Microwave ultra-narrow band antenna sensor based on TiO₂/MXene for room-temperature acetone detection

Acetone sensors continue to command significant attention as a robust platform for emissions control, industrial safety monitor, and diagnostic analysis of human exhaled gas for diabetes monitoring. This study presents the design and fabrication of an ultra-narrowband, interdigital capacitor (IDC)-based three-level split ring resonator (TSRR) microwave gas sensor for rapid acetone detection. MXene-TiO₂ composites with varying mass ratios were deposited onto the resonator surface to evaluate the gas-sensitive properties of TiO₂/MXene materials across acetone concentrations of 10-500 ppm.
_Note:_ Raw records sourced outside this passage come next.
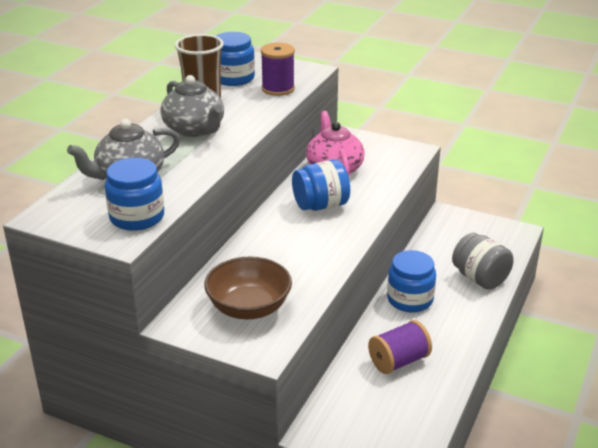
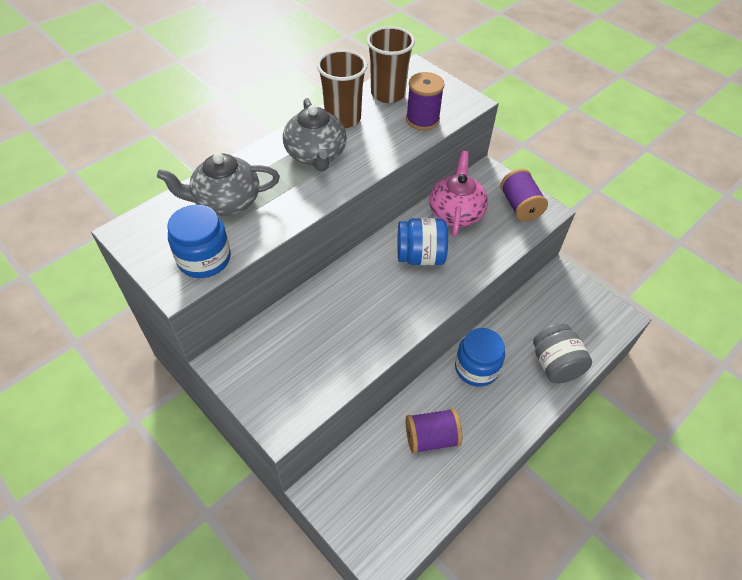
camera: 20 degrees right, 20 degrees up
brown bowl [204,256,292,319] -> none
blue jar [216,32,255,86] -> brown cup [367,26,415,103]
none -> purple spool [500,169,548,222]

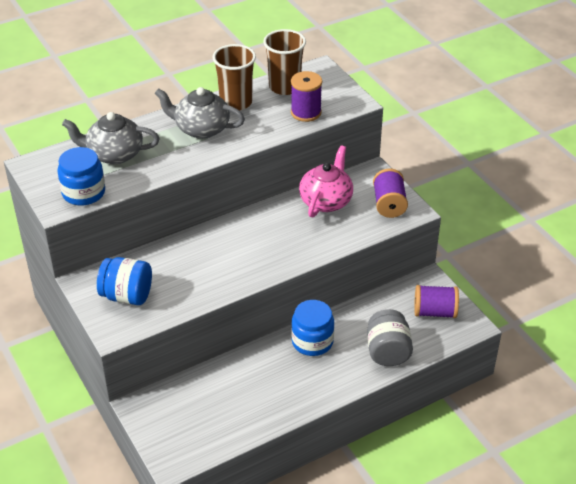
camera: 15 degrees right, 10 degrees down
grey teapot [283,98,347,172] -> grey teapot turned 105 degrees clockwise [155,87,245,139]
blue jar [397,218,448,265] -> blue jar moved to [97,257,152,305]
purple spool [406,408,462,454] -> purple spool moved to [414,285,459,318]

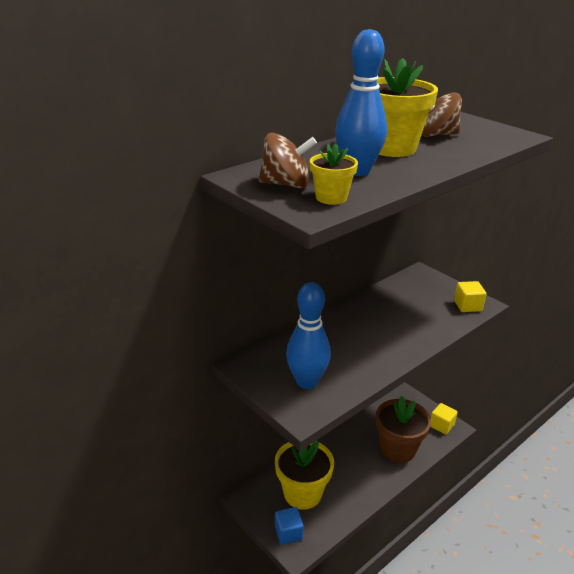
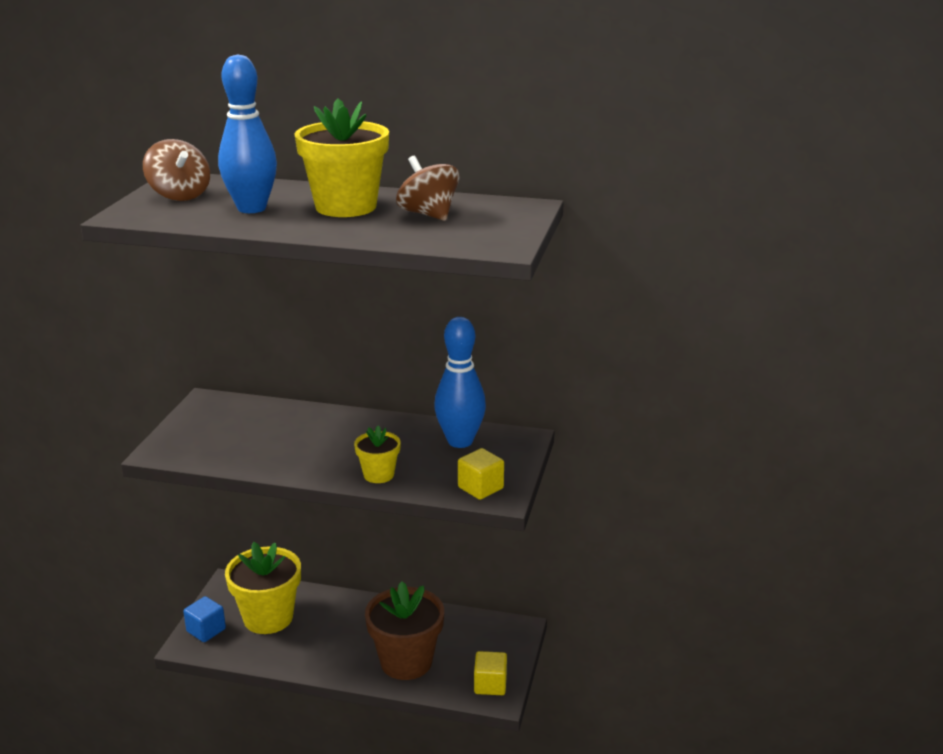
camera: 55 degrees right, 5 degrees down
blue bowling pin [286,282,331,389] -> blue bowling pin moved to [434,317,486,448]
yellow flower pot [310,143,358,205] -> yellow flower pot moved to [354,425,401,483]

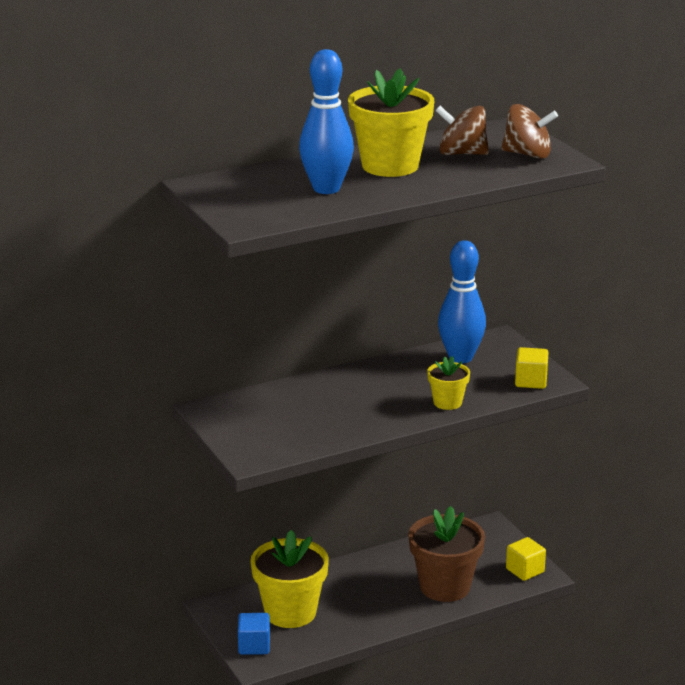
camera: 40 degrees left, 0 degrees up
brown spinning top [143,139,210,201] -> brown spinning top moved to [501,104,558,159]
Results demonstrate that the microwave acetone sensor incorporating the TiO₂/MXene (3 wt%) composite exhibits exceptional performance: high sensitivity (1544 mdB/ppm), rapid response and recovery durations (130 s and 140 s, respectively), superior selectivity, and excellent stability under high-humidity conditions - significantly surpassing existing microwave gas sensors. Furthermore, the gas-sensing mechanism was elucidated through impedance-matching circle diagrams corresponding to varying acetone concentrations. MXene materials, renowned for their expansive specific surface area, exhibit considerable promise in gas sensing applications, particularly for room-temperature acetone detection with high selectivity and sensitivity extending to ppb concentrations. This investigation introduces a novel paradigm for room-temperature acetone gas detection, as evidenced by the development of triboelectric plasma-regulated high-sensitivity sensors.